My Spanish-language class in Madrid was composed of fellow EFL teachers at my language school, whose motivation for studying Spanish was variable among the individuals in the group. The classes were free and held during lunch hour. At my suggestion, we decided to prepare for the DELE (Certificate in Proficiency in Spanish as a Foreign Language).


In class, we drilled the competencies that would be evaluated on the exam. The exercises in our textbook were designed to prepare the learner for tests of both comprehension and production. For example, reading comprehension questions were timed, and focused on the main idea of an excerpt, as well as specific details, inference, function, vocabulary, and tone.

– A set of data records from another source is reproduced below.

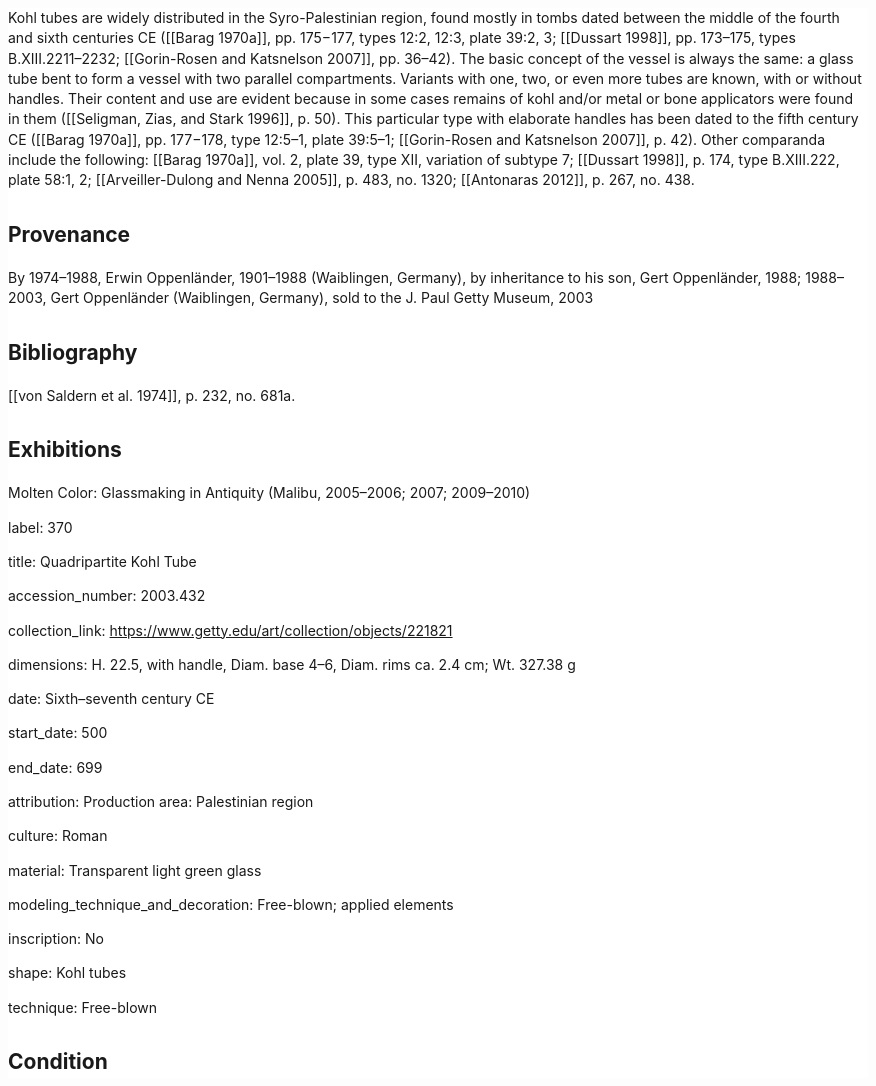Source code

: Kohl tubes are widely distributed in the Syro-Palestinian region, found mostly in tombs dated between the middle of the fourth and sixth centuries CE ([[Barag 1970a]], pp. 175−177, types 12:2, 12:3, plate 39:2, 3; [[Dussart 1998]], pp. 173–175, types B.XIII.2211–2232; [[Gorin-Rosen and Katsnelson 2007]], pp. 36–42). The basic concept of the vessel is always the same: a glass tube bent to form a vessel with two parallel compartments. Variants with one, two, or even more tubes are known, with or without handles. Their content and use are evident because in some cases remains of kohl and/or metal or bone applicators were found in them ([[Seligman, Zias, and Stark 1996]], p. 50). This particular type with elaborate handles has been dated to the fifth century CE ([[Barag 1970a]], pp. 177−178, type 12:5–1, plate 39:5–1; [[Gorin-Rosen and Katsnelson 2007]], p. 42). Other comparanda include the following: [[Barag 1970a]], vol. 2, plate 39, type XII, variation of subtype 7; [[Dussart 1998]], p. 174, type B.XIII.222, plate 58:1, 2; [[Arveiller-Dulong and Nenna 2005]], p. 483, no. 1320; [[Antonaras 2012]], p. 267, no. 438.

## Provenance

By 1974–1988, Erwin Oppenländer, 1901–1988 (Waiblingen, Germany), by inheritance to his son, Gert Oppenländer, 1988; 1988–2003, Gert Oppenländer (Waiblingen, Germany), sold to the J. Paul Getty Museum, 2003

## Bibliography

[[von Saldern et al. 1974]], p. 232, no. 681a.

## Exhibitions

Molten Color: Glassmaking in Antiquity (Malibu, 2005–2006; 2007; 2009–2010)

label: 370

title: Quadripartite Kohl Tube

accession_number: 2003.432

collection_link: <https://www.getty.edu/art/collection/objects/221821>

dimensions: H. 22.5, with handle, Diam. base 4–6, Diam. rims ca. 2.4 cm; Wt. 327.38 g

date: Sixth–seventh century CE

start_date: 500

end_date: 699

attribution: Production area: Palestinian region

culture: Roman

material: Transparent light green glass

modeling_technique_and_decoration: Free-blown; applied elements

inscription: No

shape: Kohl tubes

technique: Free-blown

## Condition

The theory seemed sound. To prepare for a test it makes sense to know what the test looks like and what each part of the test entails and to do drills that mimic test content and conditions. If a student is working from the extrinsic end of the Motivation Continuum, however, she or he can quickly become bored, as the textbook contains a total of 10 photos (I still have it) and is a bichromatic (black, white and sienna!). The exercises themselves are boring and repetitive. The tasks offer little “joy in the doing,” and for the student who lacks a serious passion for the study of Spanish, the opportunity for failure increases. In fact, after a few weeks, attendance began to lag as tardiness rose, as well as attempts on the part of the students to steer the teacher off-topic. Interest waned, and the class dissolved at midterm, to my disappointment.


Of course, there are many factors at play in the failure of our course to produce a proud group of accomplished possessors of the DELE (two or three of us did go on to pass the exam): Poor study habits, lack of focus due to grumbling bellies, external stress, self efficacy (a person’s perception of his or her own language learning (Sturgeon, p. 5)), the role of the affective filter, and so on.


I argue, though, that these factors are lesser than our failure as a group to work from a place of intrinsic motivation, and that the book and our poor teacher didn’t help!Were the students somehow motivated to seek satisfaction in each task itself, the opportunity for acquiring and retaining proficiency in Spanish would have soared, I’m sure. The question becomes, short of bribing our students with bottles of Coke and beach babes in bikinis: as teachers and as learners, how can we provide for lessons that drive at intrinsic motivation?

References:

1. Jones, Hannah. "Interesting Design…." Weblog post. Interesting Design. University of Kent, 11 Feb. 2012. Web. 12 July 2013. .

2. "Abraham Maslow." Abraham Maslow. N.p., n.d. Web. 12 July 2013. .

3. Sturgeon, Michaelq. Aptitude, Attitude, and Motivation as Predictors in Foreign Language Learning Michael Sturgeon, PhD - Academia.edu. Diss. Lee University, 2013. N.p.: n.p., n.d. Academia.edu. Web. 12 July 2013. .

4. Cherry, Kendra. "Drive-Reduction Theory." About.com Psychology. N.p., n.d. Web. 12 July 2013. .

5. Lightbown and Spada, How Languages are Learned, fourth edition. Oxford Univerity Press: 2013.

6. Sinclair, Mark. "Back Issues." Creative Review. N.p., n.d. Web. 12 July 2013.